(Records for this exercise Opens)

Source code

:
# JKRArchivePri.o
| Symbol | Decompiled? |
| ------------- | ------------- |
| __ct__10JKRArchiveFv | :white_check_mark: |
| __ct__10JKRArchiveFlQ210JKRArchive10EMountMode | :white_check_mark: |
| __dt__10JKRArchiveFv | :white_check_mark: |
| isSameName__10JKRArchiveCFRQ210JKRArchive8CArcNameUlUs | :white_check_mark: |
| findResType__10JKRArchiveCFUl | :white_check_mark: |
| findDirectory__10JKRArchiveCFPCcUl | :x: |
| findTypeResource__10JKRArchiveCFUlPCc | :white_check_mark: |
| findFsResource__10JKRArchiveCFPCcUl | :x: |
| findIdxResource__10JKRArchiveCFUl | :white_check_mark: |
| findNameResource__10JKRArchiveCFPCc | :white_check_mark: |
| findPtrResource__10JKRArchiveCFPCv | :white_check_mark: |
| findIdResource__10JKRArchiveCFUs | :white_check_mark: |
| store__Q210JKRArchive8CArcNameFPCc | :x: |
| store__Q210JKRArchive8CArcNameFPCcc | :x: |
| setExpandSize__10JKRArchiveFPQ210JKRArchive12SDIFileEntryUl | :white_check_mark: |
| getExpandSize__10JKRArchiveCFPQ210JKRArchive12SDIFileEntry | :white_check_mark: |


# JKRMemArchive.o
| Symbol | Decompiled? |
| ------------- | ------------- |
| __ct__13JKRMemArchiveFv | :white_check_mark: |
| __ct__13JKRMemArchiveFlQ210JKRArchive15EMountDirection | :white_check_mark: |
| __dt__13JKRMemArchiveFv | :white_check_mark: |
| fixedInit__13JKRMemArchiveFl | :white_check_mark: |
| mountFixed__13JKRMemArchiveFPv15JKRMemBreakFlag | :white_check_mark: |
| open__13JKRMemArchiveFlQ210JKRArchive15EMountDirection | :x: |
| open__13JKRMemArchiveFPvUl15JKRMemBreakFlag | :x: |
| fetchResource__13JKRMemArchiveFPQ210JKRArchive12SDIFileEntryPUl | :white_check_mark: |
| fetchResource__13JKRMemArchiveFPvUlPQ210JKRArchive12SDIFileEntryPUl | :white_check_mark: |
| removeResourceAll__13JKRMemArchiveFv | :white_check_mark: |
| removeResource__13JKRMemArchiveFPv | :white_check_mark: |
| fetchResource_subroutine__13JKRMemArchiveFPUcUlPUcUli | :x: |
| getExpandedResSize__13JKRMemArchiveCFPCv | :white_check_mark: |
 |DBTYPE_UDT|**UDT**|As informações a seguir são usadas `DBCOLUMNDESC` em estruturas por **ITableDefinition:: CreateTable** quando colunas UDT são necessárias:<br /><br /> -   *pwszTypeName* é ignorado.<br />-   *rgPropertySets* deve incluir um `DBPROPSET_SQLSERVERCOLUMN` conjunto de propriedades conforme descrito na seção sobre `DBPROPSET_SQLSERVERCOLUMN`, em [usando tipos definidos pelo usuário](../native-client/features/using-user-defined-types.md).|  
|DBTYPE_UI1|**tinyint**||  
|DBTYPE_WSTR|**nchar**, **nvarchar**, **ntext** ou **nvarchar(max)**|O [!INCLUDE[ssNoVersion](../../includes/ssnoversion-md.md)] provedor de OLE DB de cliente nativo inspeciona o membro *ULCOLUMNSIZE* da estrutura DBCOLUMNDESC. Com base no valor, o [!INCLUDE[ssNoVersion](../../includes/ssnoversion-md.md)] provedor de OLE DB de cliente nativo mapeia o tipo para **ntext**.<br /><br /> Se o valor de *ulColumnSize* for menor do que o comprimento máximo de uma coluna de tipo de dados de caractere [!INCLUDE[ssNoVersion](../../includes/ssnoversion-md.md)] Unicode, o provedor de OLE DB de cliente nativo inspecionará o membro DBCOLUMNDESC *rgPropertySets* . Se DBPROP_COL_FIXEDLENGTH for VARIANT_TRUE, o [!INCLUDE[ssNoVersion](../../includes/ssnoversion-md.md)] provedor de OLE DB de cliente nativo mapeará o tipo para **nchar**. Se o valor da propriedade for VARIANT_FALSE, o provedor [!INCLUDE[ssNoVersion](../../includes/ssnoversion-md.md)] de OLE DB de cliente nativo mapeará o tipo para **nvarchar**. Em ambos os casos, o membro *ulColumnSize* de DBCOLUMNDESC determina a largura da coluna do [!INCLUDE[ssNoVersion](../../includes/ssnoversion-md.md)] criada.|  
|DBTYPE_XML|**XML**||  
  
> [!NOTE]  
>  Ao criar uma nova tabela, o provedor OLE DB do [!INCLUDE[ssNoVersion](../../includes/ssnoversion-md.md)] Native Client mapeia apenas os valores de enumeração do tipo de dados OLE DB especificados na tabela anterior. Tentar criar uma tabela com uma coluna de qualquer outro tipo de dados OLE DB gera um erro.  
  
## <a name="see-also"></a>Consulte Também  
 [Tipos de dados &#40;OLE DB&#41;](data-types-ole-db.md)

(Records for this exercise Closes)

Could you reproduce every line of the listing exactly?

_Problem solution_.
Source code

:
# JKRArchivePri.o
| Symbol | Decompiled? |
| ------------- | ------------- |
| __ct__10JKRArchiveFv | :white_check_mark: |
| __ct__10JKRArchiveFlQ210JKRArchive10EMountMode | :white_check_mark: |
| __dt__10JKRArchiveFv | :white_check_mark: |
| isSameName__10JKRArchiveCFRQ210JKRArchive8CArcNameUlUs | :white_check_mark: |
| findResType__10JKRArchiveCFUl | :white_check_mark: |
| findDirectory__10JKRArchiveCFPCcUl | :x: |
| findTypeResource__10JKRArchiveCFUlPCc | :white_check_mark: |
| findFsResource__10JKRArchiveCFPCcUl | :x: |
| findIdxResource__10JKRArchiveCFUl | :white_check_mark: |
| findNameResource__10JKRArchiveCFPCc | :white_check_mark: |
| findPtrResource__10JKRArchiveCFPCv | :white_check_mark: |
| findIdResource__10JKRArchiveCFUs | :white_check_mark: |
| store__Q210JKRArchive8CArcNameFPCc | :x: |
| store__Q210JKRArchive8CArcNameFPCcc | :x: |
| setExpandSize__10JKRArchiveFPQ210JKRArchive12SDIFileEntryUl | :white_check_mark: |
| getExpandSize__10JKRArchiveCFPQ210JKRArchive12SDIFileEntry | :white_check_mark: |


# JKRMemArchive.o
| Symbol | Decompiled? |
| ------------- | ------------- |
| __ct__13JKRMemArchiveFv | :white_check_mark: |
| __ct__13JKRMemArchiveFlQ210JKRArchive15EMountDirection | :white_check_mark: |
| __dt__13JKRMemArchiveFv | :white_check_mark: |
| fixedInit__13JKRMemArchiveFl | :white_check_mark: |
| mountFixed__13JKRMemArchiveFPv15JKRMemBreakFlag | :white_check_mark: |
| open__13JKRMemArchiveFlQ210JKRArchive15EMountDirection | :x: |
| open__13JKRMemArchiveFPvUl15JKRMemBreakFlag | :x: |
| fetchResource__13JKRMemArchiveFPQ210JKRArchive12SDIFileEntryPUl | :white_check_mark: |
| fetchResource__13JKRMemArchiveFPvUlPQ210JKRArchive12SDIFileEntryPUl | :white_check_mark: |
| removeResourceAll__13JKRMemArchiveFv | :white_check_mark: |
| removeResource__13JKRMemArchiveFPv | :white_check_mark: |
| fetchResource_subroutine__13JKRMemArchiveFPUcUlPUcUli | :x: |
| getExpandedResSize__13JKRMemArchiveCFPCv | :white_check_mark: |
 |DBTYPE_UDT|**UDT**|As informações a seguir são usadas `DBCOLUMNDESC` em estruturas por **ITableDefinition:: CreateTable** quando colunas UDT são necessárias:<br /><br /> -   *pwszTypeName* é ignorado.<br />-   *rgPropertySets* deve incluir um `DBPROPSET_SQLSERVERCOLUMN` conjunto de propriedades conforme descrito na seção sobre `DBPROPSET_SQLSERVERCOLUMN`, em [usando tipos definidos pelo usuário](../native-client/features/using-user-defined-types.md).|  
|DBTYPE_UI1|**tinyint**||  
|DBTYPE_WSTR|**nchar**, **nvarchar**, **ntext** ou **nvarchar(max)**|O [!INCLUDE[ssNoVersion](../../includes/ssnoversion-md.md)] provedor de OLE DB de cliente nativo inspeciona o membro *ULCOLUMNSIZE* da estrutura DBCOLUMNDESC. Com base no valor, o [!INCLUDE[ssNoVersion](../../includes/ssnoversion-md.md)] provedor de OLE DB de cliente nativo mapeia o tipo para **ntext**.<br /><br /> Se o valor de *ulColumnSize* for menor do que o comprimento máximo de uma coluna de tipo de dados de caractere [!INCLUDE[ssNoVersion](../../includes/ssnoversion-md.md)] Unicode, o provedor de OLE DB de cliente nativo inspecionará o membro DBCOLUMNDESC *rgPropertySets* . Se DBPROP_COL_FIXEDLENGTH for VARIANT_TRUE, o [!INCLUDE[ssNoVersion](../../includes/ssnoversion-md.md)] provedor de OLE DB de cliente nativo mapeará o tipo para **nchar**. Se o valor da propriedade for VARIANT_FALSE, o provedor [!INCLUDE[ssNoVersion](../../includes/ssnoversion-md.md)] de OLE DB de cliente nativo mapeará o tipo para **nvarchar**. Em ambos os casos, o membro *ulColumnSize* de DBCOLUMNDESC determina a largura da coluna do [!INCLUDE[ssNoVersion](../../includes/ssnoversion-md.md)] criada.|  
|DBTYPE_XML|**XML**||  
  
> [!NOTE]  
>  Ao criar uma nova tabela, o provedor OLE DB do [!INCLUDE[ssNoVersion](../../includes/ssnoversion-md.md)] Native Client mapeia apenas os valores de enumeração do tipo de dados OLE DB especificados na tabela anterior. Tentar criar uma tabela com uma coluna de qualquer outro tipo de dados OLE DB gera um erro.  
  
## <a name="see-also"></a>Consulte Também  
 [Tipos de dados &#40;OLE DB&#41;](data-types-ole-db.md)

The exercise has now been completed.